Task goal >>
Word for word, set down the records and skip each picture.

Source records

────────────────────

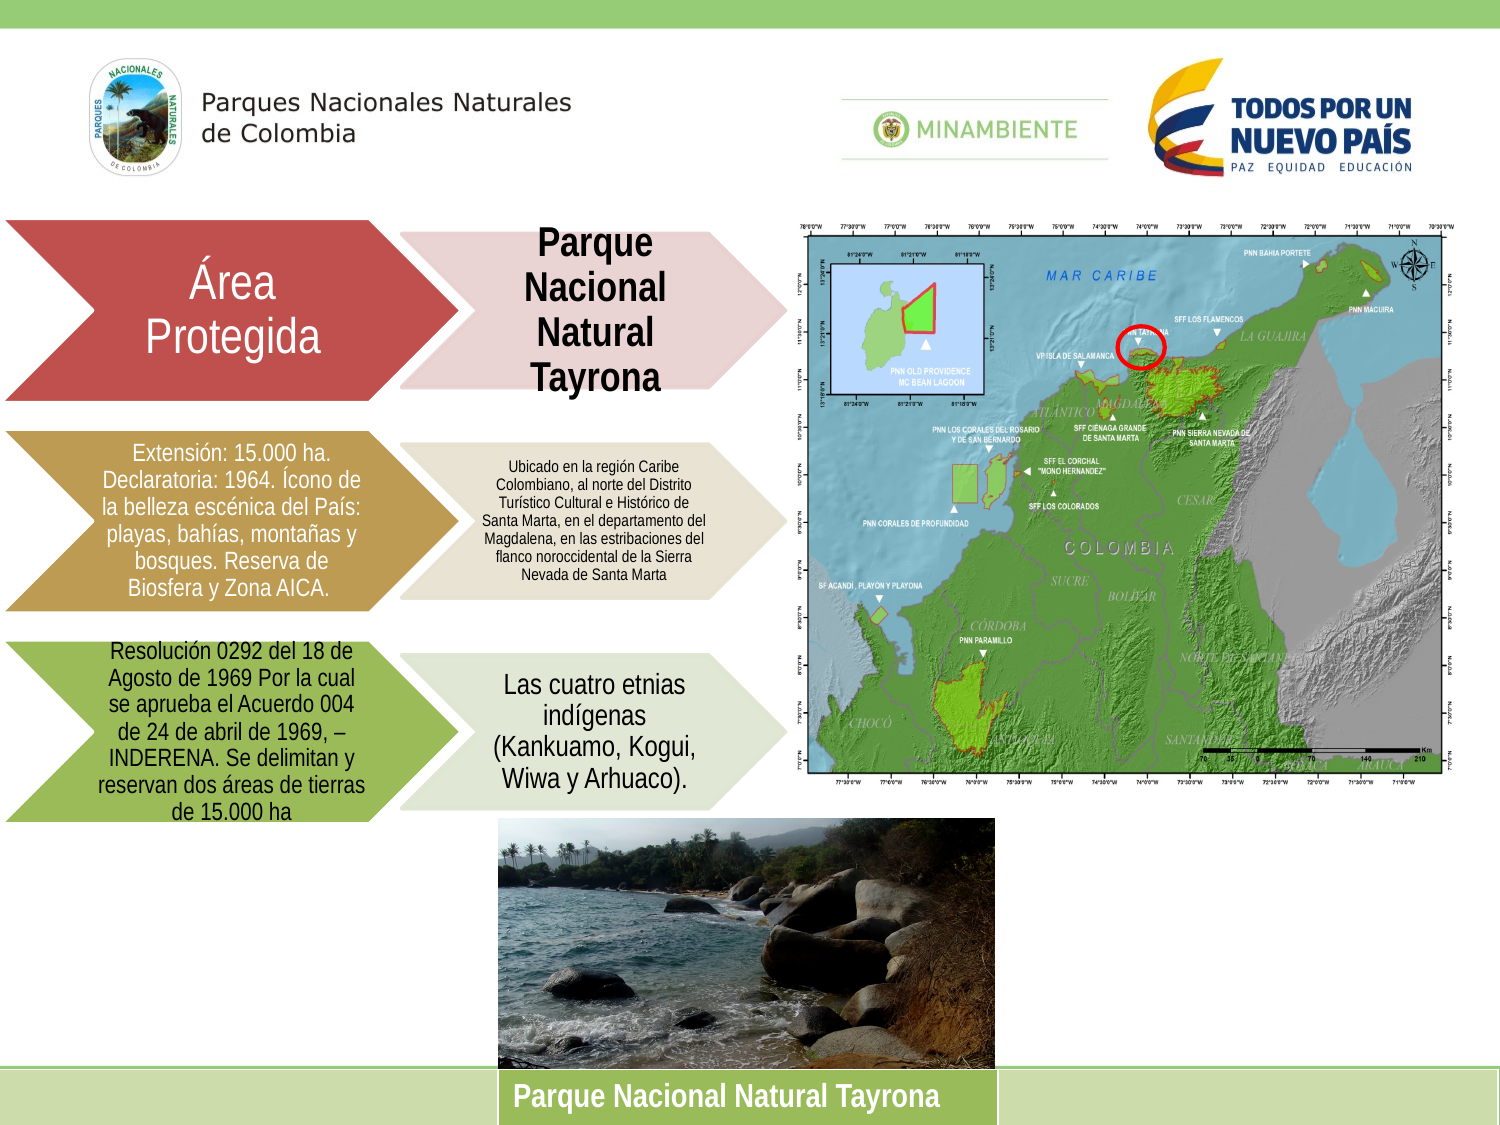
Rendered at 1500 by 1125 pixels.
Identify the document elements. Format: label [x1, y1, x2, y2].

picture [0, 0, 1500, 1125]
text_box [0, 89, 786, 953]
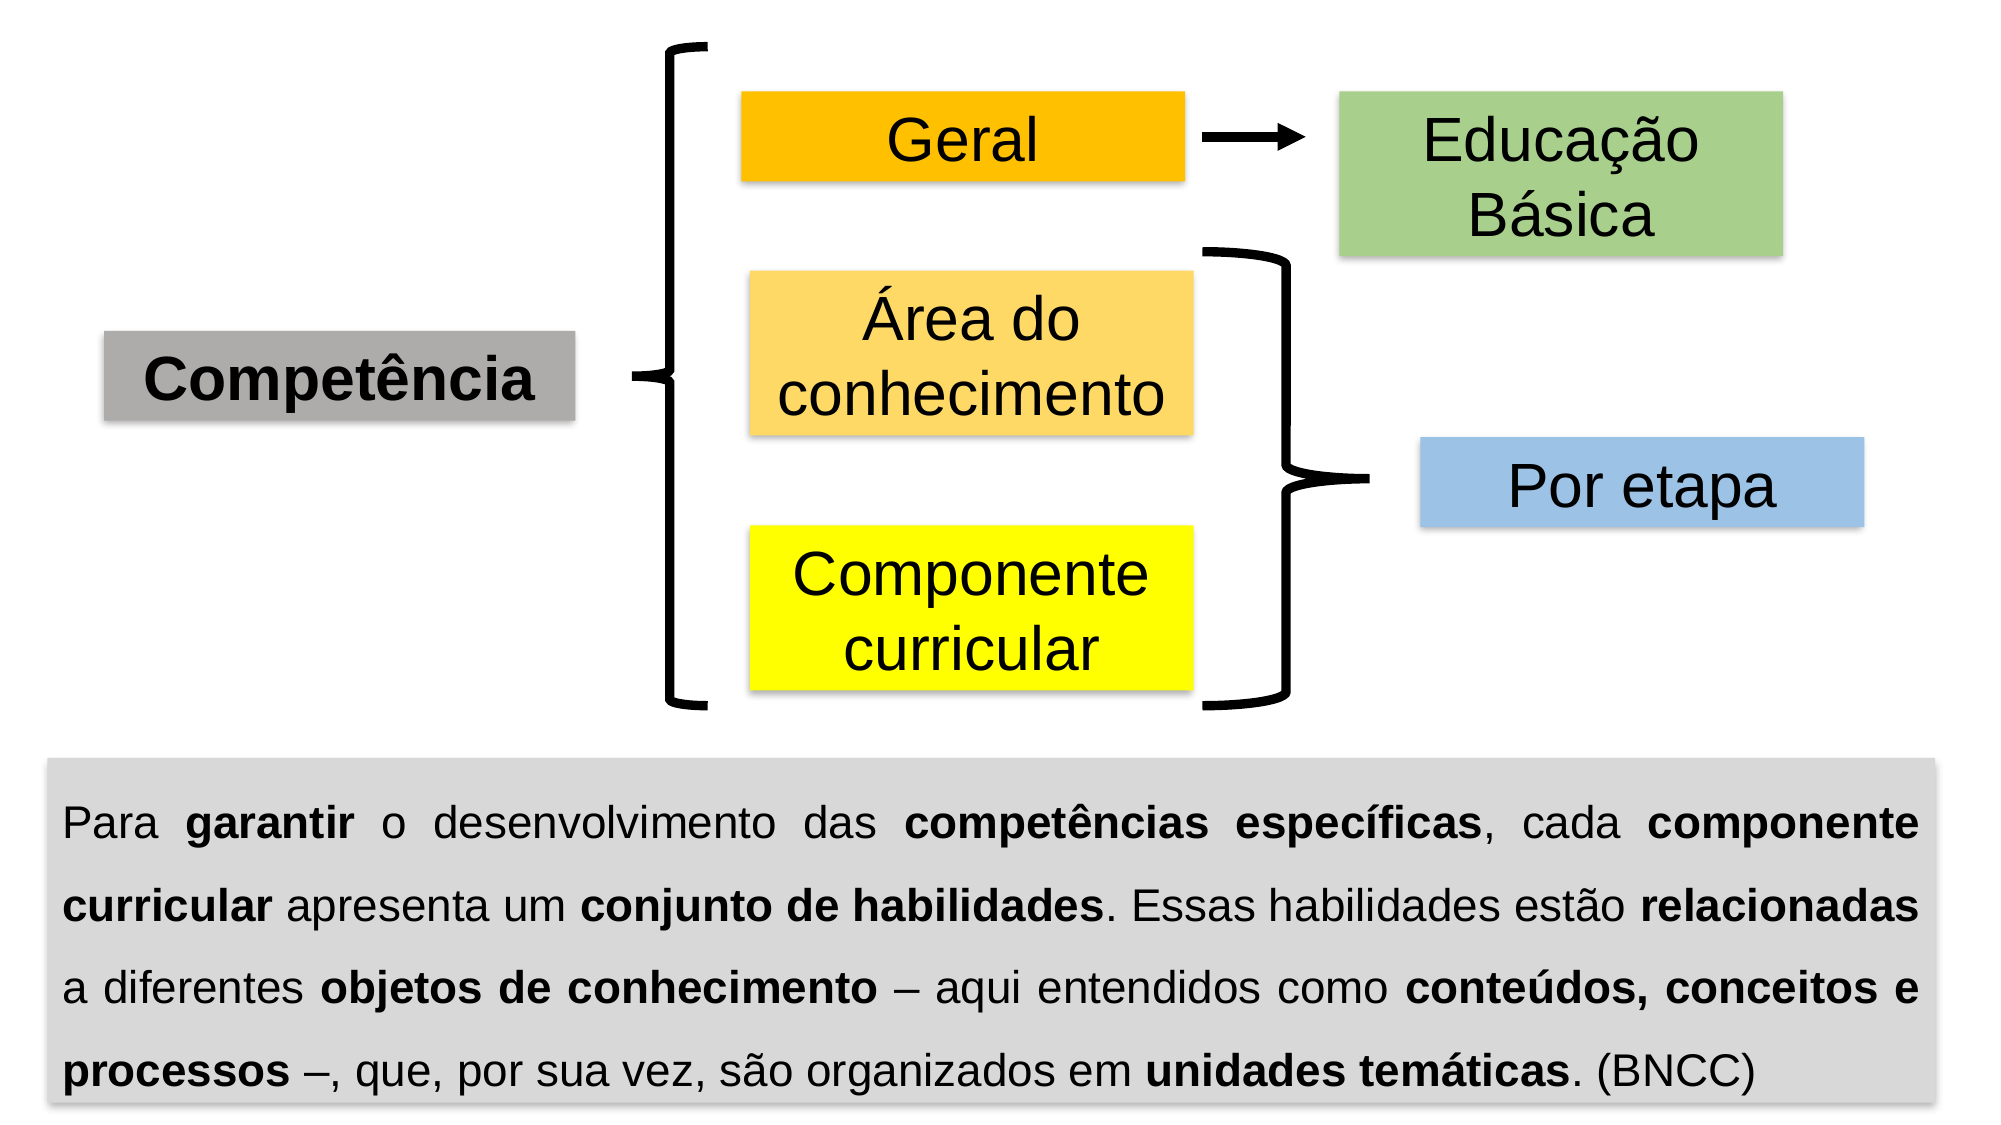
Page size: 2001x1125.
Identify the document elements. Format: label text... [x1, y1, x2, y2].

text_box Área do conhecimento [749, 270, 1194, 436]
text_box [1202, 251, 1370, 706]
text_box Para garantir o desenvolvimento das competências específicas, cada componente curricular apresenta um conjunto de habilidades. Essas habilidades estão relacionadas a diferentes objetos de conhecimento – aqui entendidos como conteúdos, conceitos e processos –, que, por sua vez, são organizados em unidades temáticas. (BNCC) [47, 757, 1936, 1103]
text_box Por etapa [1420, 437, 1865, 528]
text_box Competência [104, 330, 576, 421]
text_box Educação Básica [1339, 91, 1784, 257]
text_box [631, 46, 708, 706]
text_box Geral [741, 91, 1186, 182]
text_box Componente curricular [749, 525, 1194, 691]
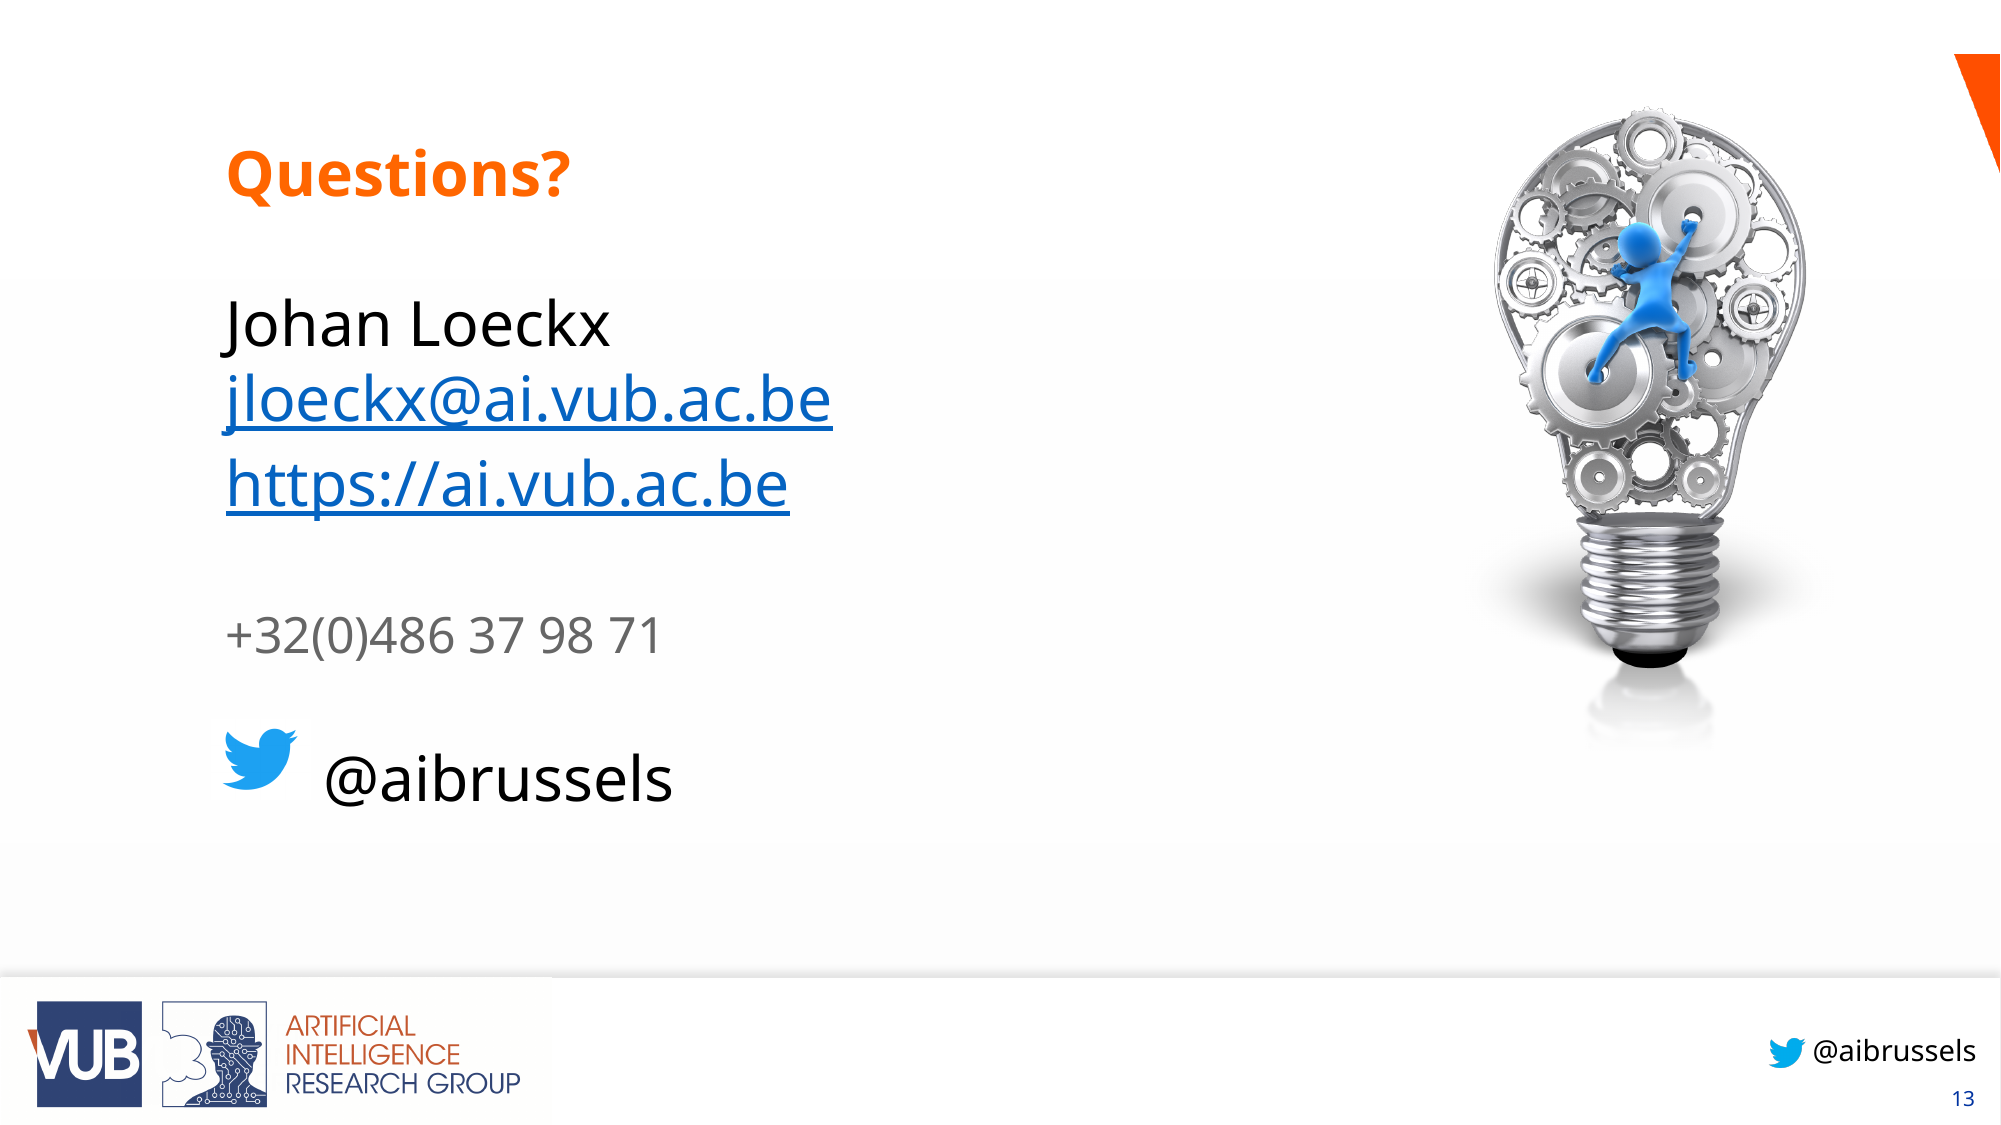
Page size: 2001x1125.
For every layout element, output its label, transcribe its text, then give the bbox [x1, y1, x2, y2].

slide_number ‹#› [1892, 1085, 2000, 1113]
picture [1443, 95, 1855, 752]
text_box Questions? Johan Loeckx jloeckx@ai.vub.ac.be https://ai.vub.ac.be +32(0)486 37 98 71 @aibrussels [210, 118, 1303, 782]
picture [1954, 54, 2000, 173]
picture [0, 977, 2000, 1125]
picture [210, 718, 311, 800]
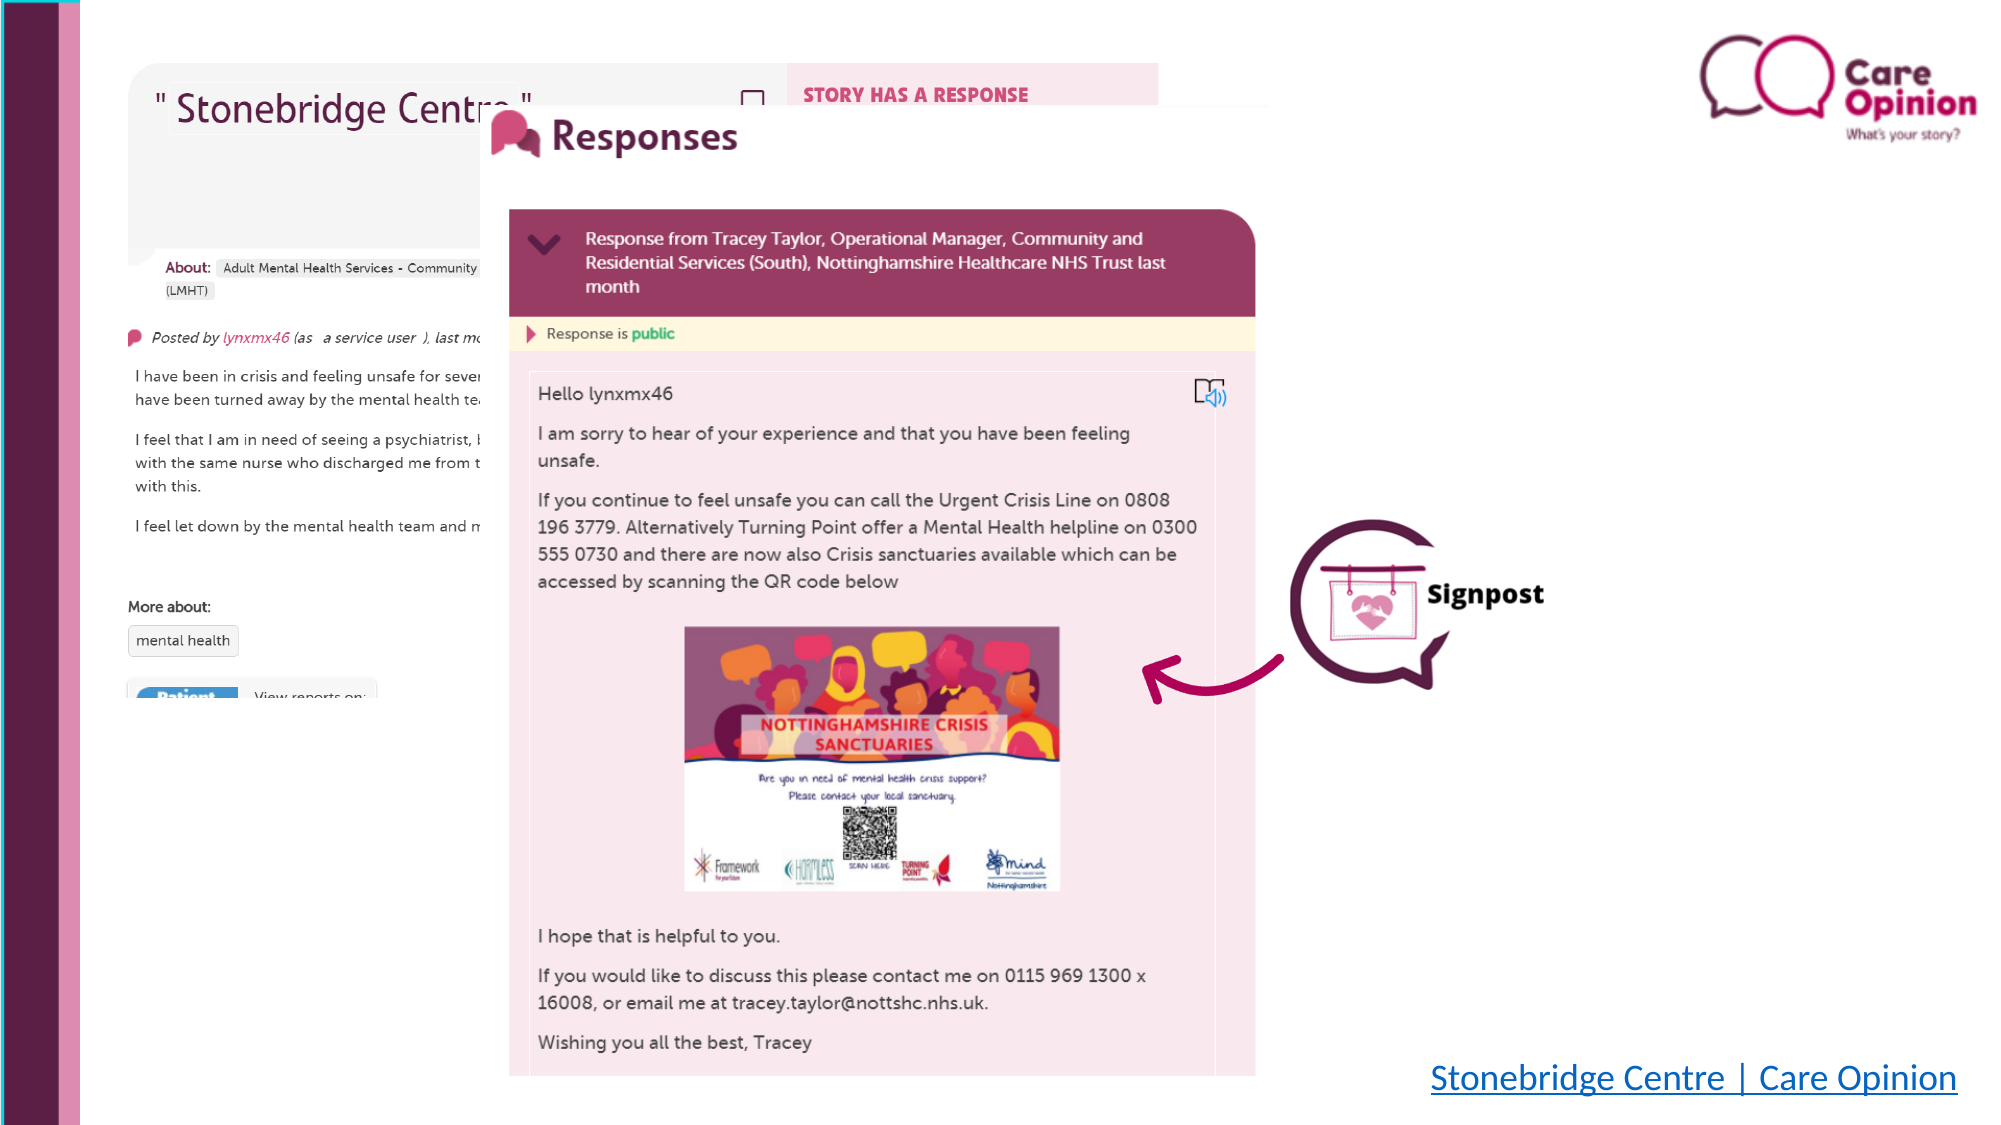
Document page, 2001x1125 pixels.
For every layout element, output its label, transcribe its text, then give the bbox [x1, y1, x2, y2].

────────────────────

Answer to this task >>
Rendered at 1500 by 1125 pixels.
Identify the document elements. Format: label [x1, y1, x2, y2].

picture [0, 0, 1500, 1125]
text_box [0, 89, 786, 953]
Page size: 2001x1125.
Identify the document elements. Format: label text... [x1, y1, x2, y2].

text_box Área do conhecimento [749, 270, 1194, 436]
text_box [1202, 251, 1370, 706]
text_box Para garantir o desenvolvimento das competências específicas, cada componente curricular apresenta um conjunto de habilidades. Essas habilidades estão relacionadas a diferentes objetos de conhecimento – aqui entendidos como conteúdos, conceitos e processos –, que, por sua vez, são organizados em unidades temáticas. (BNCC) [47, 757, 1936, 1103]
text_box Por etapa [1420, 437, 1865, 528]
text_box Competência [104, 330, 576, 421]
text_box Educação Básica [1339, 91, 1784, 257]
text_box [631, 46, 708, 706]
text_box Geral [741, 91, 1186, 182]
text_box Componente curricular [749, 525, 1194, 691]
Page size: 2001x1125.
For every layout element, output its label, transcribe its text, then give the bbox [x1, y1, x2, y2].

slide_number ‹#› [1892, 1085, 2000, 1113]
picture [1443, 95, 1855, 752]
text_box Questions? Johan Loeckx jloeckx@ai.vub.ac.be https://ai.vub.ac.be +32(0)486 37 98 71 @aibrussels [210, 118, 1303, 782]
picture [1954, 54, 2000, 173]
picture [0, 977, 2000, 1125]
picture [210, 718, 311, 800]
Document page, 2001x1125 pixels.
For every layout element, output its label, transcribe its text, then give the bbox [x1, y1, x2, y2].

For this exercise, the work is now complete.